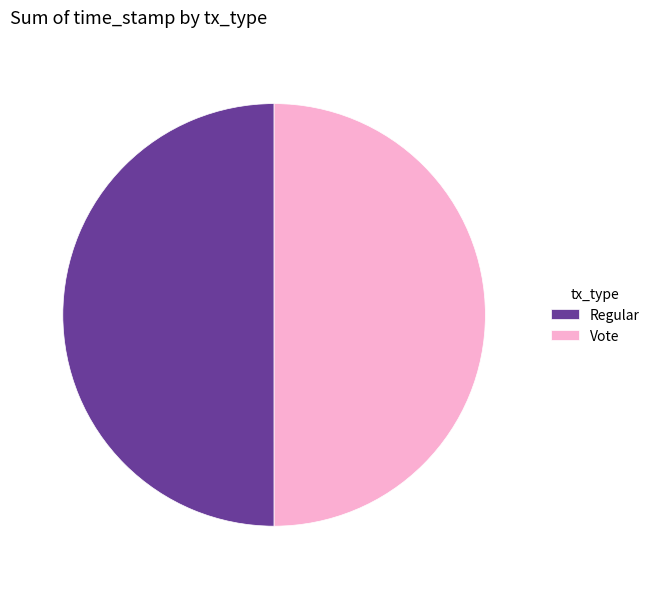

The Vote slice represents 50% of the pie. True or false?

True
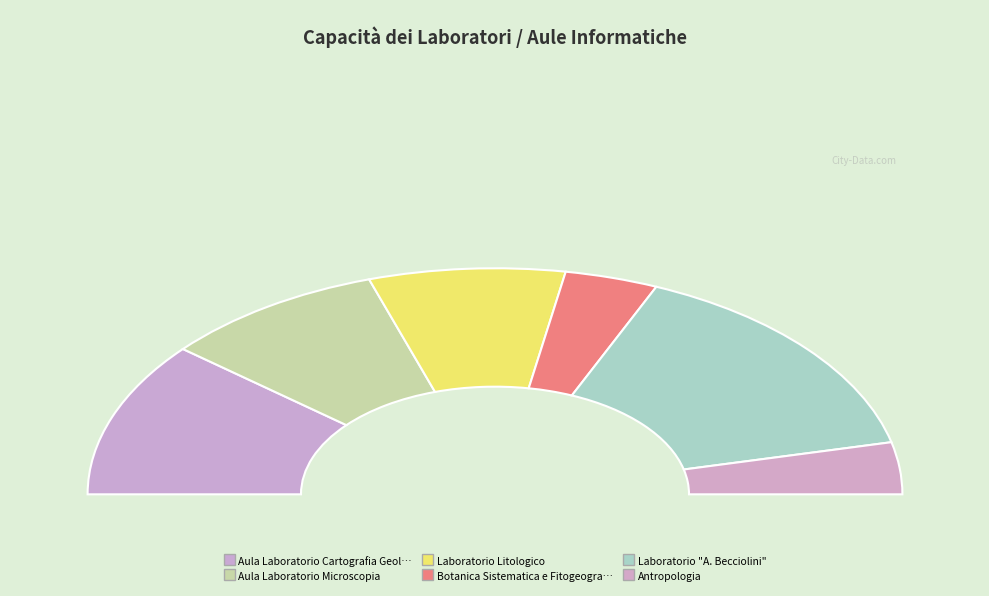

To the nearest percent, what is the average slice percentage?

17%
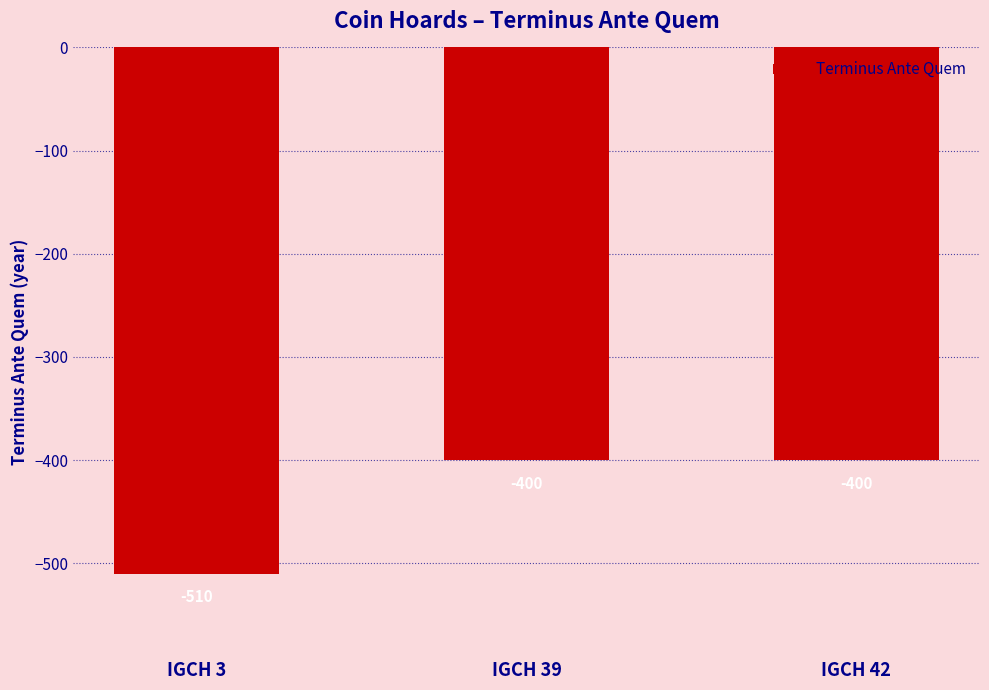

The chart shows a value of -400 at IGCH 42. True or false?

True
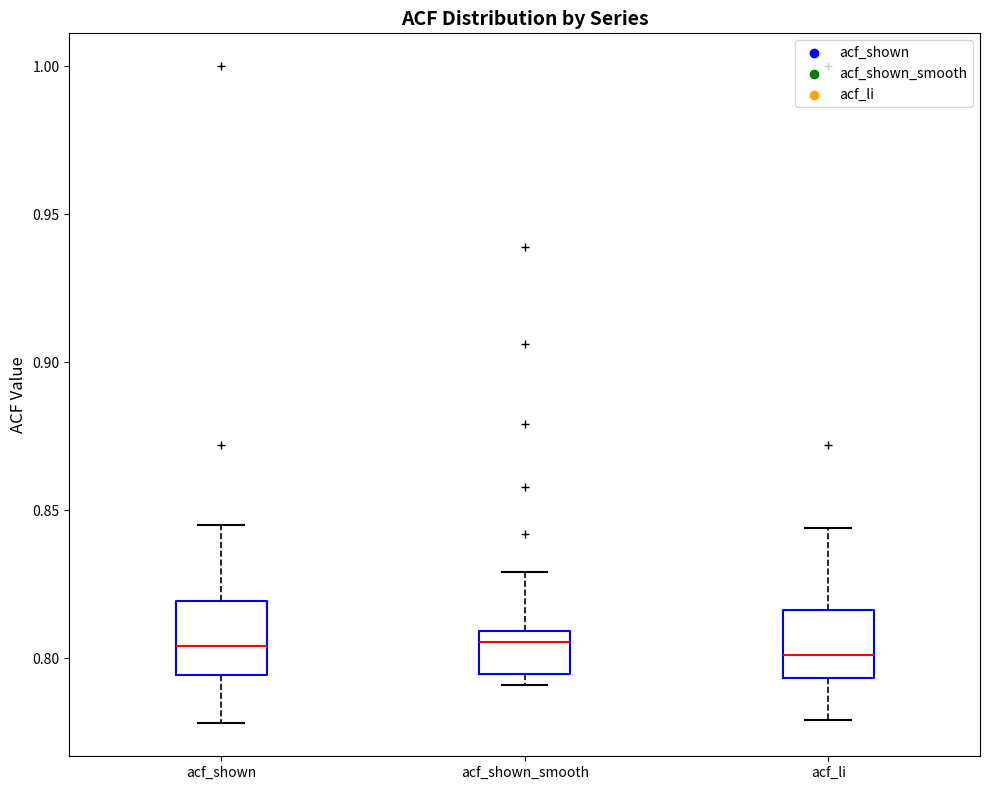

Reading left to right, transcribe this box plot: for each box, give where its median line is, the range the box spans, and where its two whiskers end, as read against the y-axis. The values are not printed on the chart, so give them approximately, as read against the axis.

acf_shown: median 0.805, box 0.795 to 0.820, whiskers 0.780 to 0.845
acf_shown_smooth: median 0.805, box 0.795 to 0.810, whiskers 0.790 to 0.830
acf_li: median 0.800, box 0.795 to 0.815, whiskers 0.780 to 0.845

--

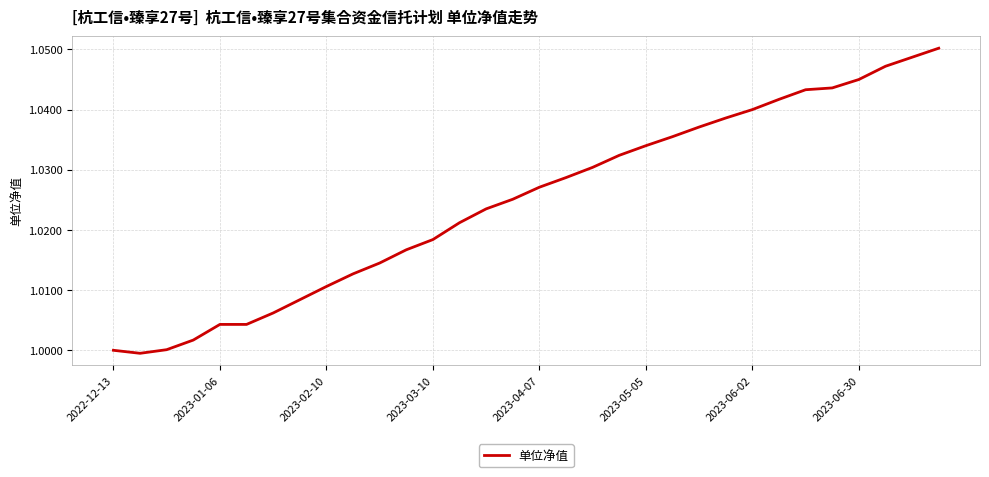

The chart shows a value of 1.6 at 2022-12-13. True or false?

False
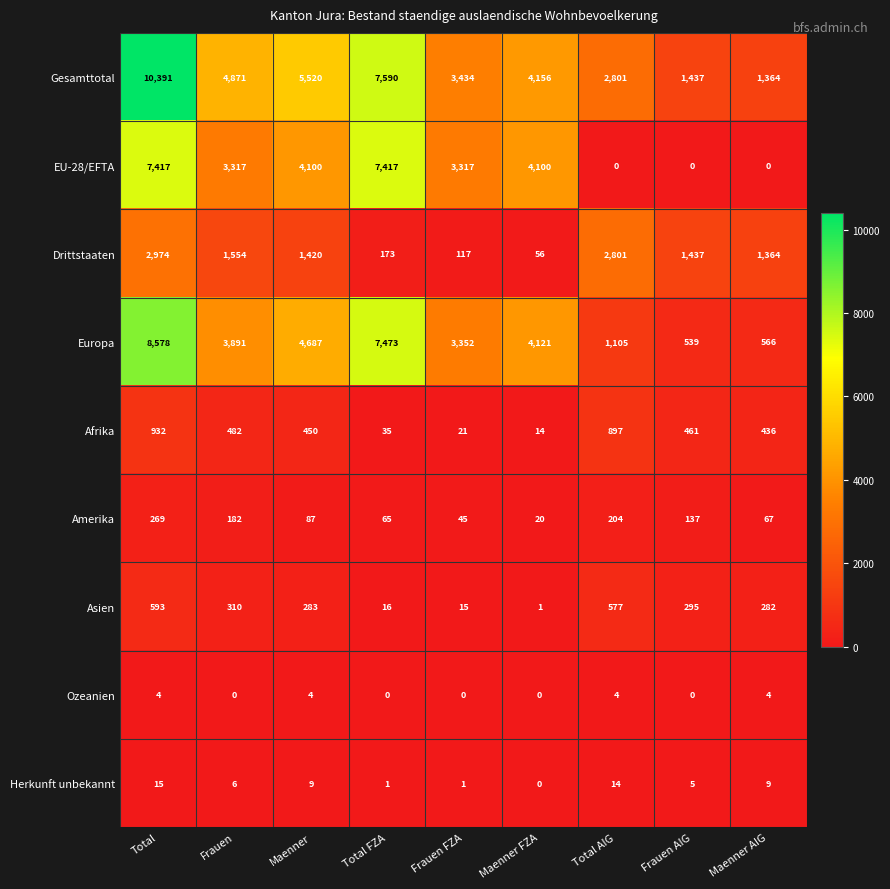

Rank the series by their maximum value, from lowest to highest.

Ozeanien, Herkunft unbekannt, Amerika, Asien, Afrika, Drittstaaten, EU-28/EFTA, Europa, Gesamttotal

▸ **ABOUT THIS EXERCISE**
Write out the stretch of the listing that opens with the line containing "The chart shows a value of 1.6" and closes with the line containing "EU-28/EFTA, Europa, Gesamttotal", both lines included, putting "peak" in place of "maximum" and changing nothing else. Leave the pictures out.

▸ **WORKED SOLUTION**
The chart shows a value of 1.6 at 2022-12-13. True or false?

False

Rank the series by their peak value, from lowest to highest.

Ozeanien, Herkunft unbekannt, Amerika, Asien, Afrika, Drittstaaten, EU-28/EFTA, Europa, Gesamttotal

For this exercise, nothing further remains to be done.